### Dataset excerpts
● ● ● ● ●
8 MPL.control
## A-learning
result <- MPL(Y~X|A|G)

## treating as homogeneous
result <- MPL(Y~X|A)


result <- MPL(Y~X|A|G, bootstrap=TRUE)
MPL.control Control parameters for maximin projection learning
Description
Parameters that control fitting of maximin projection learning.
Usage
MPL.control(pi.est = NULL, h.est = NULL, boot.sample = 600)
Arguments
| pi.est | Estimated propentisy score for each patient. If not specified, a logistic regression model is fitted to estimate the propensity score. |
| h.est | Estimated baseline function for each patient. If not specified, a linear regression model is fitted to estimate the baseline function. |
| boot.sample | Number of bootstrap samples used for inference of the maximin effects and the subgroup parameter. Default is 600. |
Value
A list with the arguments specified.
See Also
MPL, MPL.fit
● ● ● ● ●
### WHAT IS REQUIRED
Transcribe the data above in full, exactly as it appears.

### RESPONSE
8 MPL.control
## A-learning
result <- MPL(Y~X|A|G)

## treating as homogeneous
result <- MPL(Y~X|A)


result <- MPL(Y~X|A|G, bootstrap=TRUE)
MPL.control Control parameters for maximin projection learning
Description
Parameters that control fitting of maximin projection learning.
Usage
MPL.control(pi.est = NULL, h.est = NULL, boot.sample = 600)
Arguments
| pi.est | Estimated propentisy score for each patient. If not specified, a logistic regression model is fitted to estimate the propensity score. |
| h.est | Estimated baseline function for each patient. If not specified, a linear regression model is fitted to estimate the baseline function. |
| boot.sample | Number of bootstrap samples used for inference of the maximin effects and the subgroup parameter. Default is 600. |
Value
A list with the arguments specified.
See Also
MPL, MPL.fit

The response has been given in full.